Question

Well ... at the risk of sounding like I really don't know anything about programming, I have a question about controls in Silverlight 5.

I have an OOB App that I am working with, but I need to add the User Menus (File, Edit, etc.) that are normally seen at the top of all apps. There used to be a control in VS (the Menu control) that was easily configurable. What is the control used to create the User Menus in Silverlight 5? The Context Menu is not what I am asking about. That is the right mouse click menu ... so that's not the answer ...

Please, understand my problem. It's been since Silverlight 2 since I worked in Silverlight. I appreciate any information you kind folks would be willing to provide.

Was it helpful?

Solution

There is no such thing available directly from Microsoft (meaning it's neither built-in or present in the Silverlight Toolkit).

You will have to use third-party controls such as DevExpress or Telerik.

EDIT: Some more advice in response to your comment.

Another possibility is to create UIs from scratch. There are two forms of UIs that I found inspiring lately, both of which don't use any ribbons or drop-down menues at all. The first is to use "Windows 8"-like dashboards instead of traditional menues, the other is the Windows Azure Management Portal (a web application).

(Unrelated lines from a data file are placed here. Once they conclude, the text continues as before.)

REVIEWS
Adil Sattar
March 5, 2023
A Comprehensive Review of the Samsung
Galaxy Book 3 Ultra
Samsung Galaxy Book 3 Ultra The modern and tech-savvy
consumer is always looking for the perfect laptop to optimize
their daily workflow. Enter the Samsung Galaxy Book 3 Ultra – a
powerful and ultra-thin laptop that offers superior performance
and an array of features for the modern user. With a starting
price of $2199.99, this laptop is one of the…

I don't use traditional UI frameworks for menues myself, but mostly because I don't like those approaches and I'm picky with how user interfaces should work and look like.

But obviously you have to make a serious time investment to go new ways. And it will heavily depend on your application what approach makes sense.

Here's one simple approach that could work in a number of cases, I used it for a database application (I call it the Windows-Phone-7/8 approach):

The screen is divided into the "page" area and information bars. The information bars contain no menues, just who's logged on, a back-button, a home-button, and context-sensitive buttons depending on what's in the view. So basically it behaves like a web browser and you navigate through the app by clicking on "links" (buttons that take you elsewhere).

There's only one page area, so no windows and no popups. I've gone to the extreme of making even dialog windows to be pages.

Now you need menues. You do that with "dashboards", ie. pages that present some overview stuff and buttons that lead to the other areas of your application.

Although you could have action buttons like save or delete on the page itself, I put them in the bottom bar (but they are still dependent on the page your on) - that is exactly how it works in Windows Phone 7/8.

One last advice: The real effort is usually not in the menus anyway. Beside your application logic itself, it's a lot of little things like login screen, error handling and how to present error messages (look at the windows azure management portal for how they did that really nicely) and gracefully failing on session timeout. There's also a lot of nuisance on how you manage your data (ria-services, etc.).

So as long as you don't need fancy data grid grouping, rich-text edit or excel-like pivot controls, a toolkit might not help you as much as you'd hope - because they give you only the controls, not the entire UI.